> **Activity**:
Among the records below, find the lines that hold the word "style" and report how many there are, with no other words.

[[ Entries supplied open ]]

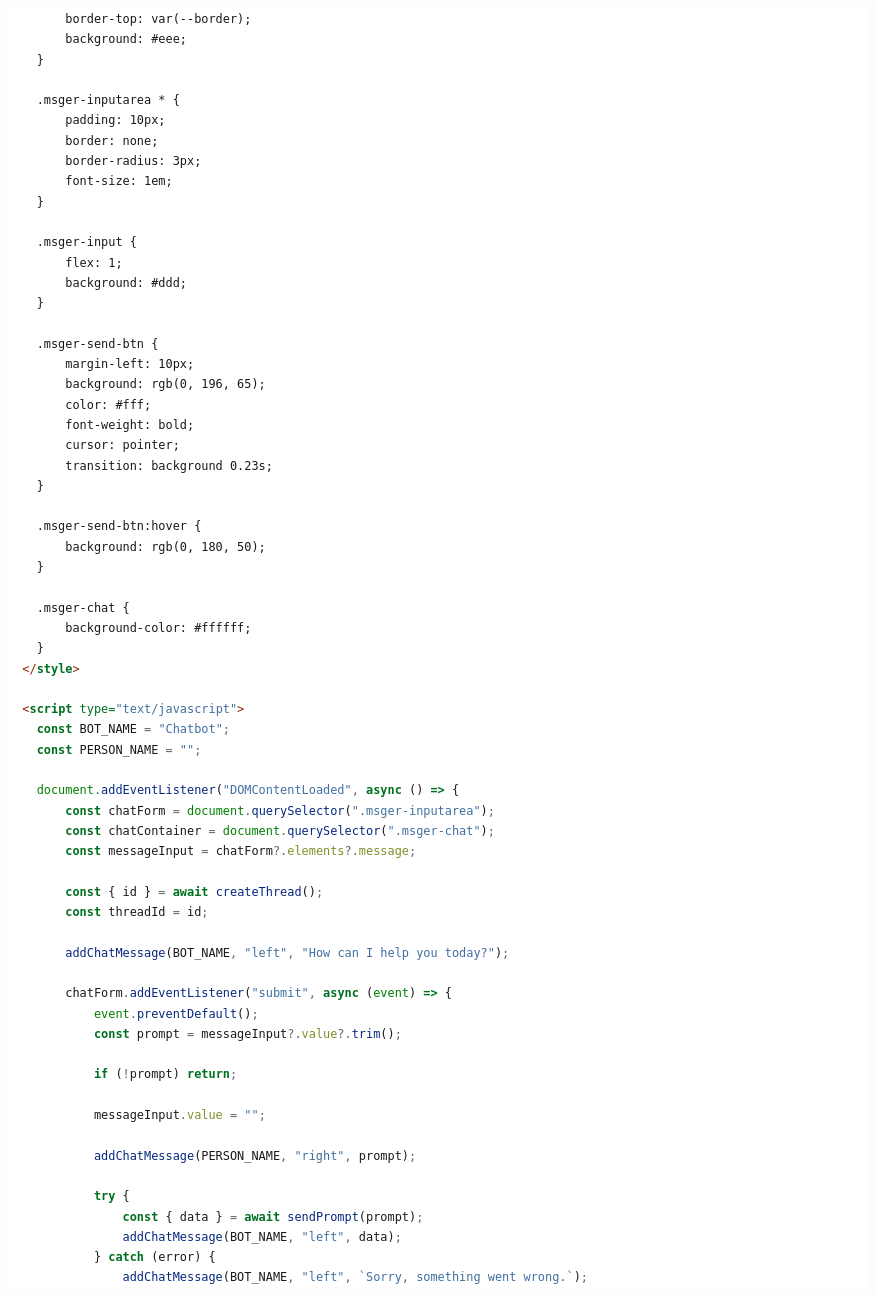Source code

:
   ```html
          border-top: var(--border);
          background: #eee;
      }
  
      .msger-inputarea * {
          padding: 10px;
          border: none;
          border-radius: 3px;
          font-size: 1em;
      }
  
      .msger-input {
          flex: 1;
          background: #ddd;
      }
  
      .msger-send-btn {
          margin-left: 10px;
          background: rgb(0, 196, 65);
          color: #fff;
          font-weight: bold;
          cursor: pointer;
          transition: background 0.23s;
      }
  
      .msger-send-btn:hover {
          background: rgb(0, 180, 50);
      }
  
      .msger-chat {
          background-color: #ffffff;
      }
    </style>
    
    <script type="text/javascript">
      const BOT_NAME = "Chatbot";
      const PERSON_NAME = "";
  
      document.addEventListener("DOMContentLoaded", async () => {
          const chatForm = document.querySelector(".msger-inputarea");
          const chatContainer = document.querySelector(".msger-chat");
          const messageInput = chatForm?.elements?.message;
  
          const { id } = await createThread();
          const threadId = id;
  
          addChatMessage(BOT_NAME, "left", "How can I help you today?");
  
          chatForm.addEventListener("submit", async (event) => {
              event.preventDefault();
              const prompt = messageInput?.value?.trim();
  
              if (!prompt) return;
  
              messageInput.value = "";
  
              addChatMessage(PERSON_NAME, "right", prompt);
  
              try {
                  const { data } = await sendPrompt(prompt);
                  addChatMessage(BOT_NAME, "left", data);
              } catch (error) {
                  addChatMessage(BOT_NAME, "left", `Sorry, something went wrong.`);
  ```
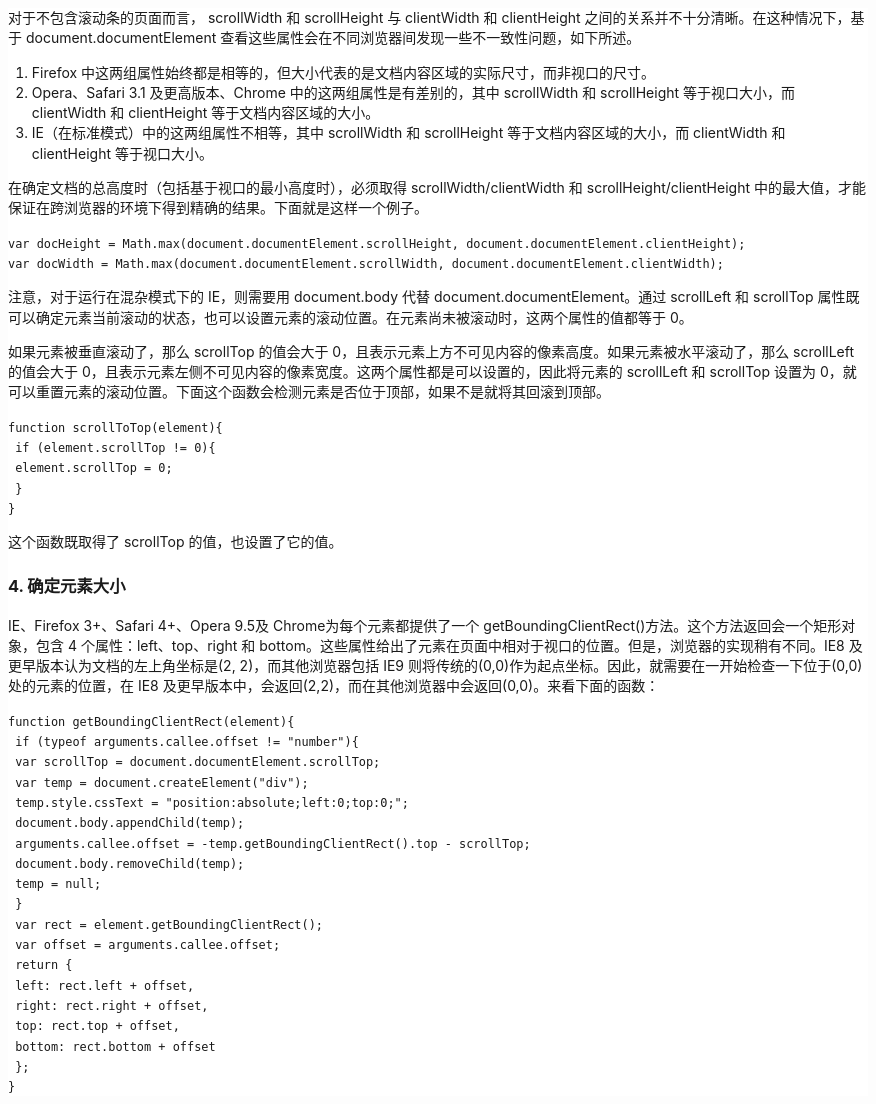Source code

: 对于不包含滚动条的页面而言， scrollWidth 和 scrollHeight 与 clientWidth 和 clientHeight 之间的关系并不十分清晰。在这种情况下，基于 document.documentElement 查看这些属性会在不同浏览器间发现一些不一致性问题，如下所述。

1. Firefox 中这两组属性始终都是相等的，但大小代表的是文档内容区域的实际尺寸，而非视口的尺寸。
2. Opera、Safari 3.1 及更高版本、Chrome 中的这两组属性是有差别的，其中 scrollWidth 和 scrollHeight 等于视口大小，而 clientWidth 和 clientHeight 等于文档内容区域的大小。
3. IE（在标准模式）中的这两组属性不相等，其中 scrollWidth 和 scrollHeight 等于文档内容区域的大小，而 clientWidth 和 clientHeight 等于视口大小。

在确定文档的总高度时（包括基于视口的最小高度时），必须取得 scrollWidth/clientWidth 和 scrollHeight/clientHeight 中的最大值，才能保证在跨浏览器的环境下得到精确的结果。下面就是这样一个例子。

```
var docHeight = Math.max(document.documentElement.scrollHeight, document.documentElement.clientHeight);
var docWidth = Math.max(document.documentElement.scrollWidth, document.documentElement.clientWidth);
```

注意，对于运行在混杂模式下的 IE，则需要用 document.body 代替 document.documentElement。通过 scrollLeft 和 scrollTop 属性既可以确定元素当前滚动的状态，也可以设置元素的滚动位置。在元素尚未被滚动时，这两个属性的值都等于 0。

如果元素被垂直滚动了，那么 scrollTop 的值会大于 0，且表示元素上方不可见内容的像素高度。如果元素被水平滚动了，那么 scrollLeft 的值会大于 0，且表示元素左侧不可见内容的像素宽度。这两个属性都是可以设置的，因此将元素的 scrollLeft 和 scrollTop 设置为 0，就可以重置元素的滚动位置。下面这个函数会检测元素是否位于顶部，如果不是就将其回滚到顶部。

```
function scrollToTop(element){
 if (element.scrollTop != 0){
 element.scrollTop = 0;
 }
}
```

这个函数既取得了 scrollTop 的值，也设置了它的值。

### 4. 确定元素大小

IE、Firefox 3+、Safari 4+、Opera 9.5及 Chrome为每个元素都提供了一个 getBoundingClientRect()方法。这个方法返回会一个矩形对象，包含 4 个属性：left、top、right 和 bottom。这些属性给出了元素在页面中相对于视口的位置。但是，浏览器的实现稍有不同。IE8 及更早版本认为文档的左上角坐标是(2, 2)，而其他浏览器包括 IE9 则将传统的(0,0)作为起点坐标。因此，就需要在一开始检查一下位于(0,0)处的元素的位置，在 IE8 及更早版本中，会返回(2,2)，而在其他浏览器中会返回(0,0)。来看下面的函数：

```
function getBoundingClientRect(element){
 if (typeof arguments.callee.offset != "number"){
 var scrollTop = document.documentElement.scrollTop;
 var temp = document.createElement("div");
 temp.style.cssText = "position:absolute;left:0;top:0;";
 document.body.appendChild(temp);
 arguments.callee.offset = -temp.getBoundingClientRect().top - scrollTop;
 document.body.removeChild(temp);
 temp = null;
 }
 var rect = element.getBoundingClientRect();
 var offset = arguments.callee.offset;
 return {
 left: rect.left + offset,
 right: rect.right + offset,
 top: rect.top + offset,
 bottom: rect.bottom + offset
 };
}
```
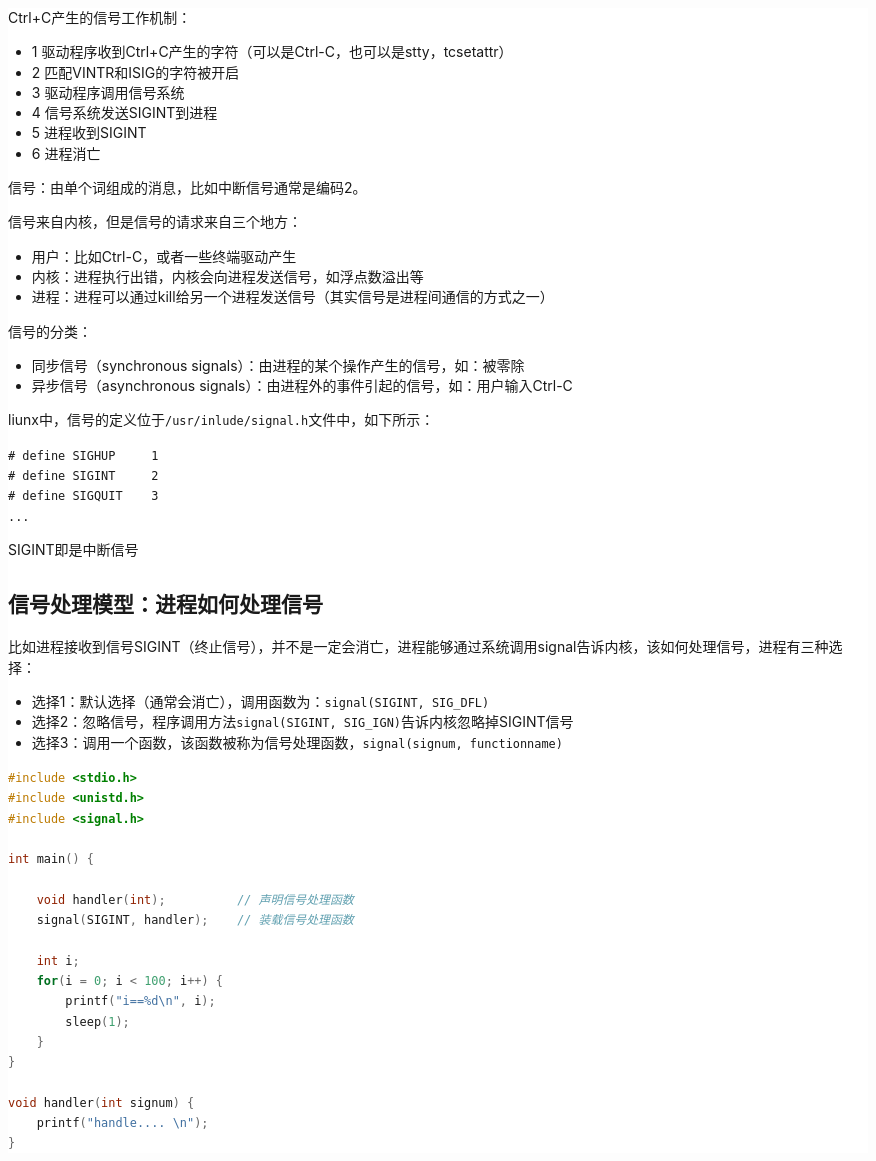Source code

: Ctrl+C产生的信号工作机制：
- 1 驱动程序收到Ctrl+C产生的字符（可以是Ctrl-C，也可以是stty，tcsetattr）
- 2 匹配VINTR和ISIG的字符被开启
- 3 驱动程序调用信号系统
- 4 信号系统发送SIGINT到进程
- 5 进程收到SIGINT
- 6 进程消亡

信号：由单个词组成的消息，比如中断信号通常是编码2。  

信号来自内核，但是信号的请求来自三个地方：
- 用户：比如Ctrl-C，或者一些终端驱动产生
- 内核：进程执行出错，内核会向进程发送信号，如浮点数溢出等
- 进程：进程可以通过kill给另一个进程发送信号（其实信号是进程间通信的方式之一）

信号的分类：
- 同步信号（synchronous signals）：由进程的某个操作产生的信号，如：被零除
- 异步信号（asynchronous signals）：由进程外的事件引起的信号，如：用户输入Ctrl-C

liunx中，信号的定义位于`/usr/inlude/signal.h`文件中，如下所示：
```
# define SIGHUP     1
# define SIGINT     2
# define SIGQUIT    3
...
```
SIGINT即是中断信号

## 信号处理模型：进程如何处理信号

比如进程接收到信号SIGINT（终止信号），并不是一定会消亡，进程能够通过系统调用signal告诉内核，该如何处理信号，进程有三种选择：
- 选择1：默认选择（通常会消亡），调用函数为：`signal(SIGINT, SIG_DFL)`
- 选择2：忽略信号，程序调用方法`signal(SIGINT, SIG_IGN)`告诉内核忽略掉SIGINT信号
- 选择3：调用一个函数，该函数被称为信号处理函数，`signal(signum, functionname)`

```c
#include <stdio.h>
#include <unistd.h>
#include <signal.h>

int main() {

    void handler(int);          // 声明信号处理函数
    signal(SIGINT, handler);    // 装载信号处理函数

    int i;
    for(i = 0; i < 100; i++) {
        printf("i==%d\n", i);
        sleep(1);
    }
}

void handler(int signum) {
    printf("handle.... \n");
}
```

[[ Entries supplied closed ]]

> **Solved problem**:
2